The United States has begun its first-ever airstrikes in direct support of Iraqi ground forces, in the opening move of what could be a protracted fight against so-called Islamic State militants in the region.
NPR’s Tom Bowman, on Morning Edition, says the airstrikes, south of Baghdad, targeted an ISIS position after Iraqi soldiers fighting them requested the assistance.
“This is something new,” Tom says. “For the first time, U.S. airstrikes have been in support of Iraqi forces.”
U.S. Central Command said Monday night that six Islamic State vehicles had been destroyed in the airstrikes.
The U.S. has also sent 475 military trainers to Iraq, Tom says. “They will join a few hundred trainers already there,” he explains.
“They will be setting up in centers in Irbil and Baghdad,” he adds. “Also, the U.S. will be setting up a military headquarters in Iraq headed by a two-star general with dozens of staff members.

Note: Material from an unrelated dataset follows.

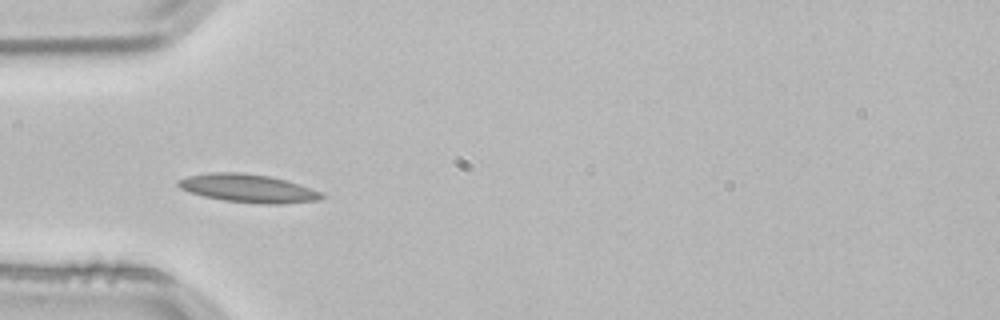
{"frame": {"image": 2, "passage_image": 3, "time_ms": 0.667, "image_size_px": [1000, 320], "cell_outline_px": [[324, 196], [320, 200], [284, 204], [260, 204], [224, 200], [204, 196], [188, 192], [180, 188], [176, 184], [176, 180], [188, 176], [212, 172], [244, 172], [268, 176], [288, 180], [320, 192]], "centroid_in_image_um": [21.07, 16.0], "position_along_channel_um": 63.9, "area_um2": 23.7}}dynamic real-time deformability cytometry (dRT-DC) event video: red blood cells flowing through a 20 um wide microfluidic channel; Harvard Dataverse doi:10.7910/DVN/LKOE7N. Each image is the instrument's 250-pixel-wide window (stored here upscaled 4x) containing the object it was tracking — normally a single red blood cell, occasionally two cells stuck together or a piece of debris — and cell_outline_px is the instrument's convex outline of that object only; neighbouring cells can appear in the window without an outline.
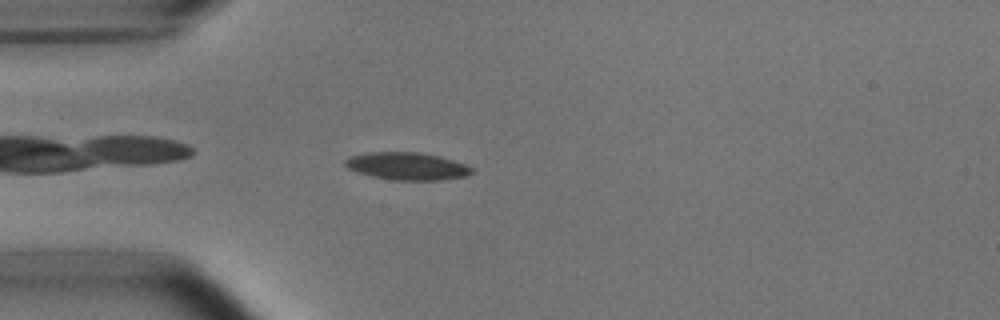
{"species": "common noctule bat (a hibernating species)", "species_latin": "Nyctalus noctula", "temperature_condition": "room temperature", "stored_images_in_passage": 43, "camera_frame_rate_fps": 3000, "um_per_image_px": 0.085, "animal": {"sex": "male", "body_mass_g": 15.6}, "frame": {"image": 1, "passage_image": 4, "time_ms": 1.0, "image_size_px": [1000, 320], "cell_outline_px": [[468, 172], [452, 176], [388, 176], [372, 172], [360, 168], [352, 164], [352, 160], [368, 156], [424, 156], [456, 164], [464, 168]], "centroid_in_image_um": [34.71, 14.13], "position_along_channel_um": 50.3, "area_um2": 13.06}}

And they’ll oversee this expanded effort in Iraq – the airstrikes and also, the help from other countries help. “Is that enough to spread around Iraq.”
Meanwhile, The Associated Press quotes activists as saying that “thousands of residents in the Syrian northeastern city of Raqqa have fled to nearby villages in anticipation of possible U.S. airstrikes against militants in the group Islamic State.”